L’étau se resserre un peu plus sur le piratage. La Hadopi s’apprête à passer à la deuxième étape de la riposte graduée. Dans les prochains jours, elle enverra le deuxième avertissement, prévu par son dispositif, celui qu’elle destine aux internautes récidivistes, averti une première fois pour avoir mal sécurisé leur accès à Internet et permis le partage de contenus illicites sur les réseaux de P2P depuis leur connexion. Comme elle l’avait annoncé, la Haute Autorité vient de rendre public le contenu de ce courrier, à l’occasion d’une conférence de presse sur son bilan 2010.
Les internautes concernés recevront ce message par voie électronique et par courrier postal en recommandé. « C’est une étape importante, puisque c’est le début de la phase pénale, » précise Mireille Imbert-Quaretta, présidente de la Commission de protection des droits (CPD) de la Hadopi. Terminée la prévention, place à la répression ! Les internautes pris en défaut une troisième fois pourront se retrouver devant le juge, qui décidera de leur infliger une amende, voire de suspendre leur accès à Internet.
A en croire Mme Imbert-Quaretta, les occasions ne vont pas manquer. « Depuis le début de l’année, nous avons déjà constaté des itérations.» Autrement dit, des internautes repérés en infraction après avoir reçu un premier avertissement. Malgré les critiques sur son efficacité, la Hadopi ne chôme pas. Les premiers mois ont été consacrés aux réglages technique et juridique, et la montée en charge a dû se faire progressivement.
« Entre début septembre et fin 2010, nous avons envoyé 70 000 recommandations aux internautes, indique la présidente de la CPD. Depuis le 1er décembre, nous faisons partir 2 000 courriers par jour, soit 10 000 par semaine. » Non sans avoir connu quelques ratés comme ces premiers messages expédiés, mais que les internautes devaient lire en diagonale pour les déchiffrer, en raison d’un problème d’affichage.
2 000 avertissements par jour
On est encore bien loin des 10 000 avertissements expédiés quotidiennement, le palier estimé pour obtenir un effet dissuasif sur le téléchargement illicite. Cet objectif devrait être atteint au premier semestre, annonce la CPD. Qui promet même mieux : « avec le nouveau système d’information, que nous mettrons en place en novembre, nous n’aurons plus de limite au nombre d’avertissements que nous pourrons envoyer ! ».

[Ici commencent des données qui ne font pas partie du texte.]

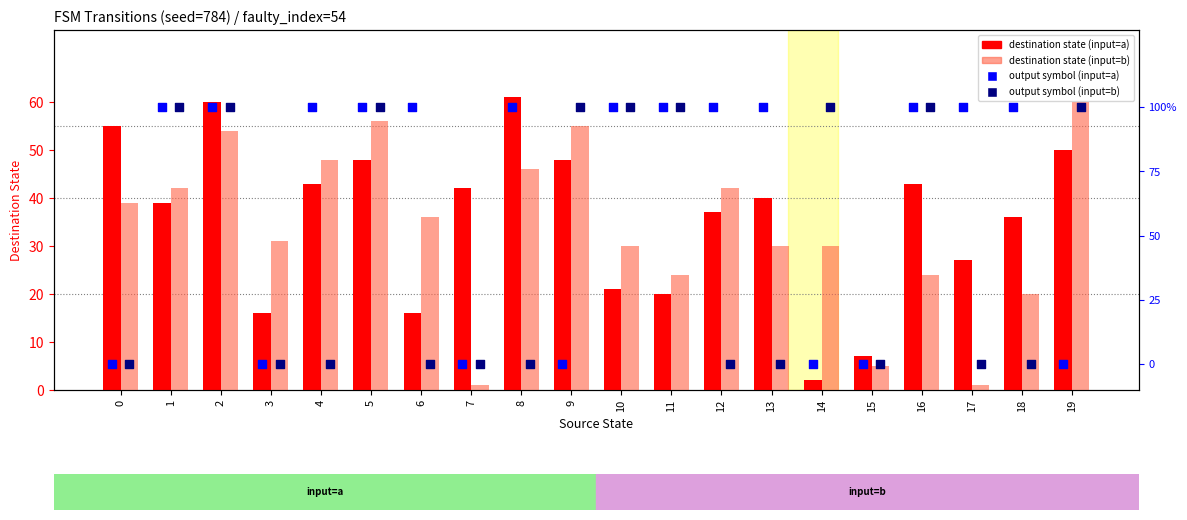

At how many categories does at least one series exceed 91?

16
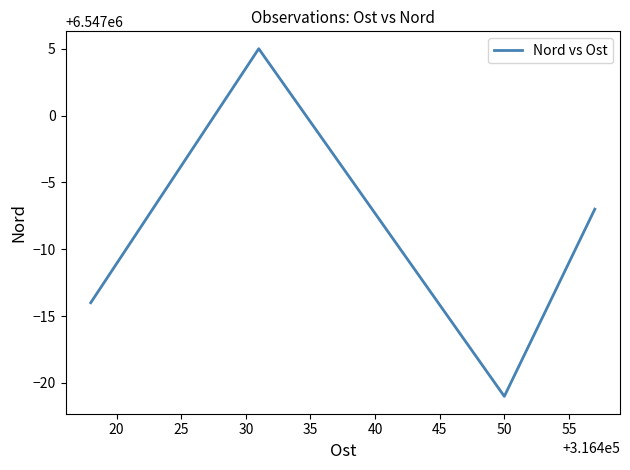

Reading left to right, extract all data points from this chart.

6546986	6547005	6546979	6546993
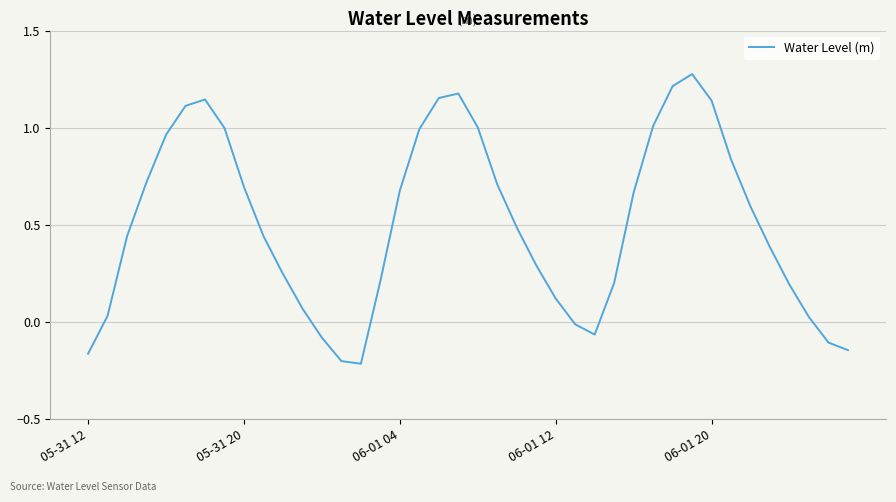

What is the difference between the maximum and minimum values?

1.5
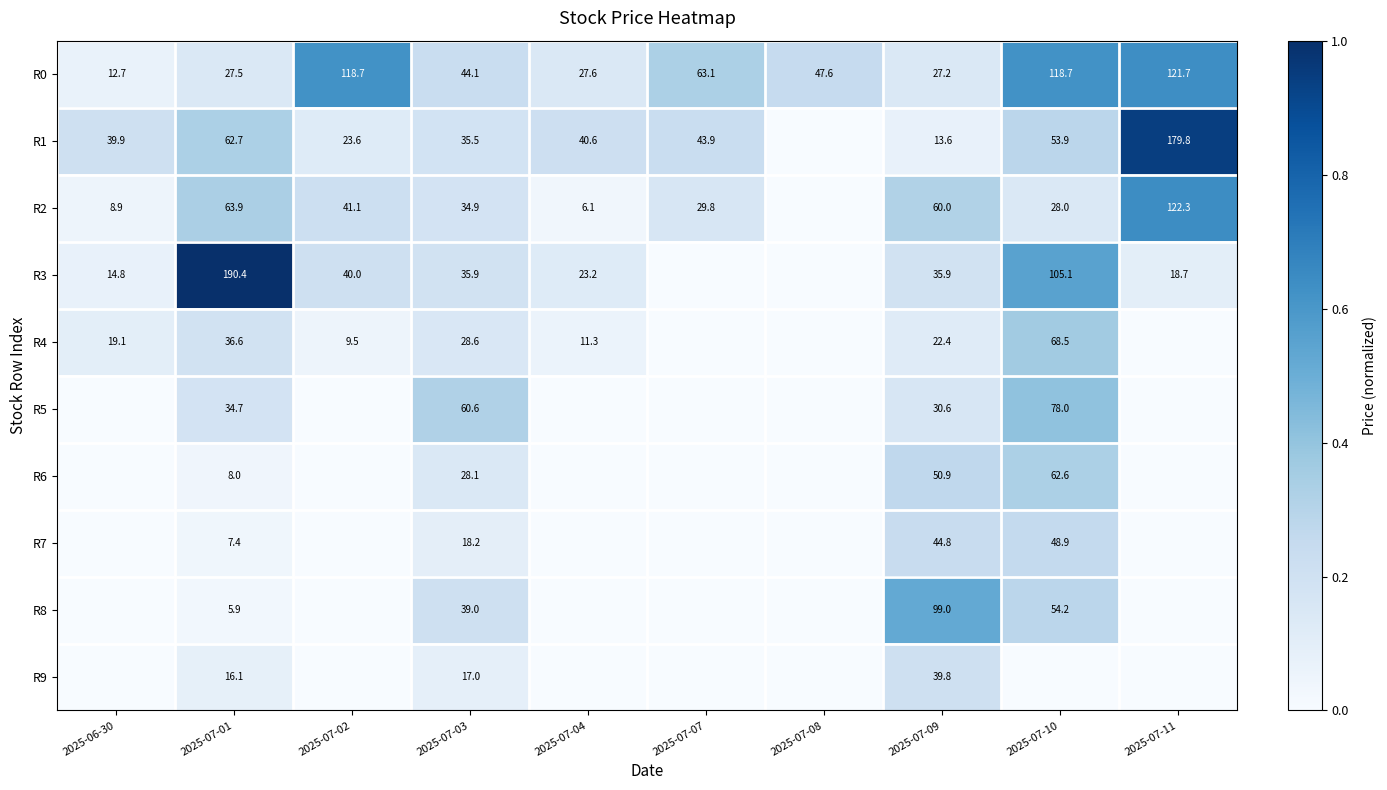

Between 2025-07-01 and 2025-07-09, which series saw the biggest shift?

R3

Pour quels résultats ? A ce stade, la Hadopi refuse de faire le bilan de son action. Elle estime que moins de 10 % des internautes avertis l’ont saisie après avoir reçu un premier avertissement. « Dans 3 cas sur 4, ils nous demandent les œuvres pour lesquelles ils ont fait l’objet d’une notification », confie Mireille Imbert-Quaretta, qui s’amuse aussi des réactions des internautes.
« Certains nous disent que ce n’est pas eux, qu’ils soupçonnent quelqu’un dans leur foyer… » ou bien qu’« il ne s’agit pas de leur adresse IP, alors qu’ils n’ont pas conscience que leur FAI leur attribue une adresse dynamique [renouvelée après une certaine durée, NDLR]. » « Mais ceux qui m’attendrissent le plus, ironise Mme Imbert-Quaretta, ce sont ceux qui disent « c’est vrai, mais je ne le referai plus ». Enfin, dans de rares cas, les internautes avertis affirment que leur accès a été piraté.
Ceux-là pourront bientôt compter sur les logiciels de sécurisation de leur accès à Internet, promis par la Hadopi… et dont la sortie est encore repoussée. Une nouvelle consultation publique d’un mois doit être lancée dans les prochaines semaines, avant que les premières labellisations ne soient délivrées. C’est l’un des chantiers de la Hadopi pour 2011, mais ce n’est pas le seul.
« 2010 a été l’année de la mise en place de la riposte graduée, 2011 sera celle du développement de l’offre légale », promet Marie-Françoise Marais, présidente de la Hadopi. Les premiers labels pour les offres légales seront délivrés au premier trimestre 2011 ; la mise en place d’un portail des offres légales est en phase de réflexion, pour une ouverture avant la fin d’année.
Une fois tout cela en place, il sera l’heure du premier bilan pour la Hadopi. Malicieusement, Mireille Imbert-Quaretta évoque alors (déjà !) la disparition de la CPD. « Soit la pédagogie que nous mettons en place marche, les internautes se tournent vers l’offre légale et nous n’avons plus de raison d’être, soit nous avons échoué. Dans les deux cas, la CPD est amené à disparaître ».
La question en suspend est de savoir quand. La réponse pourrait tomber dès la prochaine élection présidentielle, en 2012.